Required work
In the proof excerpt below, where do principal fractional ideals map?

** Given text follows **

[proofplan]
We compare the two groups through the same objects: rank-one invertible $A$-modules. A nonzero fractional ideal over a Dedekind domain is invertible, so it defines an element of $\operatorname{Pic}(A)$, and ideal multiplication matches [tensor product](/page/Tensor%20Product). Principal fractional ideals map to the identity, isomorphic fractional ideals differ by multiplication by an element of $K^\times$, and every invertible module can be embedded into $K$ as a fractional ideal.
[/proofplan]
[step:Define the map from fractional ideals to invertible modules]
Let $K=\operatorname{Frac}(A)$. Let $\mathcal I(A)$ denote the abelian group of nonzero fractional ideals of $A$ under ideal multiplication, and let $\mathcal P(A)\subset \mathcal I(A)$ denote the subgroup of principal fractional ideals $aA$ with $a\in K^\times$. Thus
\begin{align*}
\operatorname{Cl}(A)=\mathcal I(A)/\mathcal P(A).

** End of Given text **
** Source information follows **

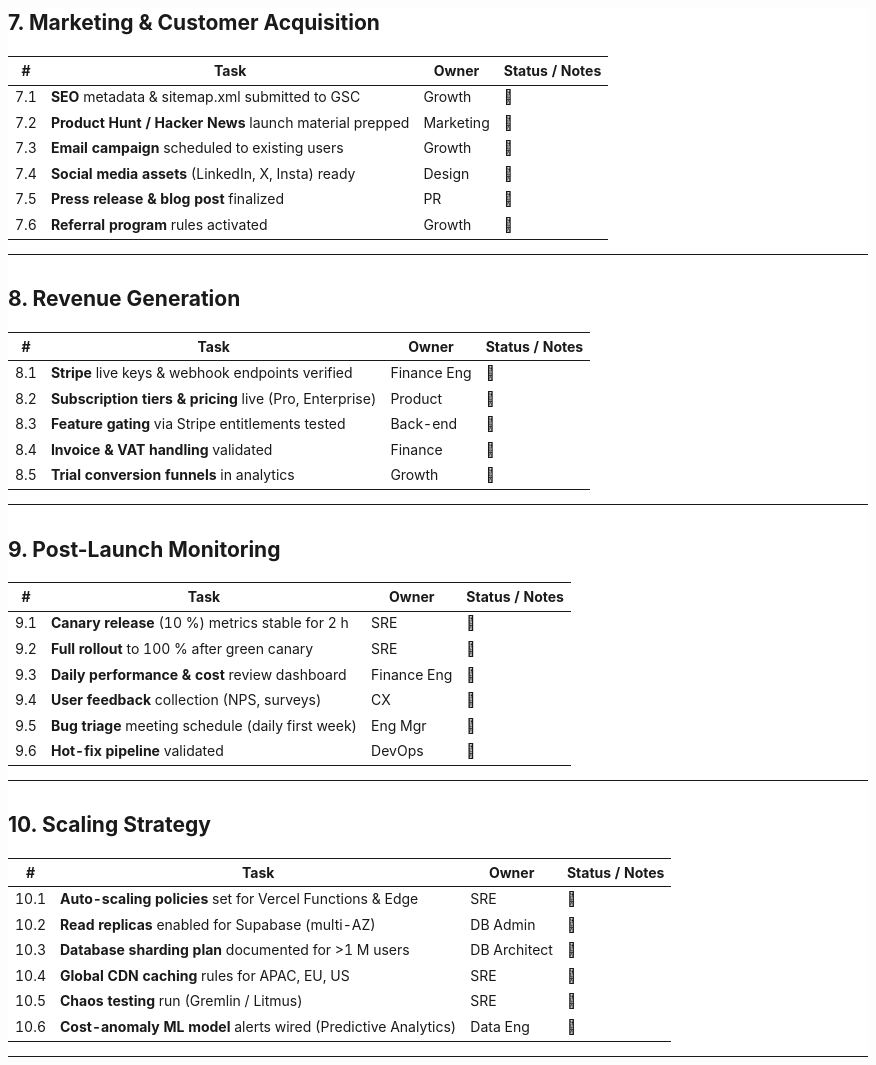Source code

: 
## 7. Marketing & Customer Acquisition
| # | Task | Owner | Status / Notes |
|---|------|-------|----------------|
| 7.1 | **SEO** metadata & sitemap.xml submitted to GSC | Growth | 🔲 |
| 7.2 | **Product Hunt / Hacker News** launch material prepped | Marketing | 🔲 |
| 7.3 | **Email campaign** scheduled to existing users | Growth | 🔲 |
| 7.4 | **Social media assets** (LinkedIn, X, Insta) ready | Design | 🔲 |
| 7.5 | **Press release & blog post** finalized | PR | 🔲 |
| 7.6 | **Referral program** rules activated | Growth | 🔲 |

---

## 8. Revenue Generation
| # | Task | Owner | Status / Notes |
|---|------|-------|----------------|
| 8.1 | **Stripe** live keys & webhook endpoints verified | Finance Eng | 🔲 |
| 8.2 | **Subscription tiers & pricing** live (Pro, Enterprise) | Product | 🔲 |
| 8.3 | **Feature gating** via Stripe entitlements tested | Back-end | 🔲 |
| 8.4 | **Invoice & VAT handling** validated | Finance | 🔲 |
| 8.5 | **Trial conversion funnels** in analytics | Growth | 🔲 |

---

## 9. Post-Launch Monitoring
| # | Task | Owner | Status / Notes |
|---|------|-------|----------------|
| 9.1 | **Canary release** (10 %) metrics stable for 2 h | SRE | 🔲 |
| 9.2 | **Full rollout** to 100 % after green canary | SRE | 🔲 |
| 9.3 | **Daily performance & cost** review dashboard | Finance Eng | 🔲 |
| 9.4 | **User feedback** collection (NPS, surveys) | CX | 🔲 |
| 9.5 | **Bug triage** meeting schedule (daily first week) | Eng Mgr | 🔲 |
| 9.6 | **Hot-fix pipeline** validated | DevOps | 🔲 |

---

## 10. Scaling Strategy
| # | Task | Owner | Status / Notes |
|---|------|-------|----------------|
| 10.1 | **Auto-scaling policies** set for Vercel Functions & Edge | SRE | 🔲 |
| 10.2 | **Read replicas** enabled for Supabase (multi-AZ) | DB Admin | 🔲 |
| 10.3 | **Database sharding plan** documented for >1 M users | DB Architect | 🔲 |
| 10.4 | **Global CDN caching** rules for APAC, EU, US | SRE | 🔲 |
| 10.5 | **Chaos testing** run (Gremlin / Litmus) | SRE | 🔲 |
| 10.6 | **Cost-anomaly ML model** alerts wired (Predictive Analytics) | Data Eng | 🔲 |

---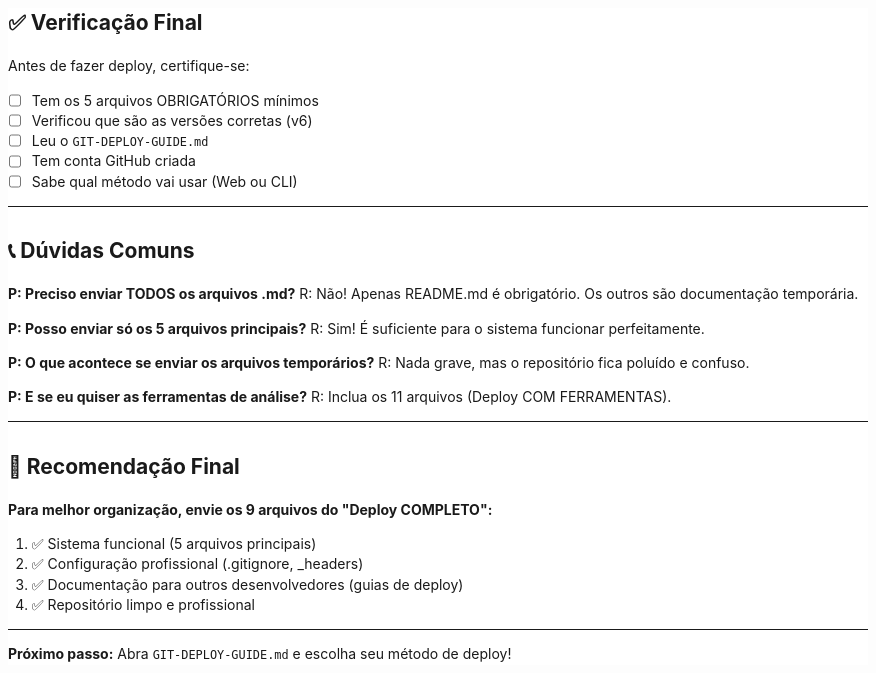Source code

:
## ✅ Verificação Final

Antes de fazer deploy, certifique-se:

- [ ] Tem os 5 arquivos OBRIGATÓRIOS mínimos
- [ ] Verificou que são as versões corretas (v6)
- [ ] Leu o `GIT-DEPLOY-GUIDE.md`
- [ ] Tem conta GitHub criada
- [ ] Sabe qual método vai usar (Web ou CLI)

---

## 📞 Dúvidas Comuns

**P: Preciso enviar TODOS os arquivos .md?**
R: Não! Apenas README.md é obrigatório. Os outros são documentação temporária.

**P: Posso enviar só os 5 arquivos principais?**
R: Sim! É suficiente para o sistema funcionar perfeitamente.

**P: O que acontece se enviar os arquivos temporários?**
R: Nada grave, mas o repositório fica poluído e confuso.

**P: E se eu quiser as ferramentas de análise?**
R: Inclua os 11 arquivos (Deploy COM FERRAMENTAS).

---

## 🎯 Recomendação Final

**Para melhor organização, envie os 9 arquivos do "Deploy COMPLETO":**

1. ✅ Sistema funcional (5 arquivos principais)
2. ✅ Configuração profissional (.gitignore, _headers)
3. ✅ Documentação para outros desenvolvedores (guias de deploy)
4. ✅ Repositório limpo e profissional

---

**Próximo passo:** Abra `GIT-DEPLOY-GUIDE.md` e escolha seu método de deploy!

** End of Source information **

Answer box
They map to the identity.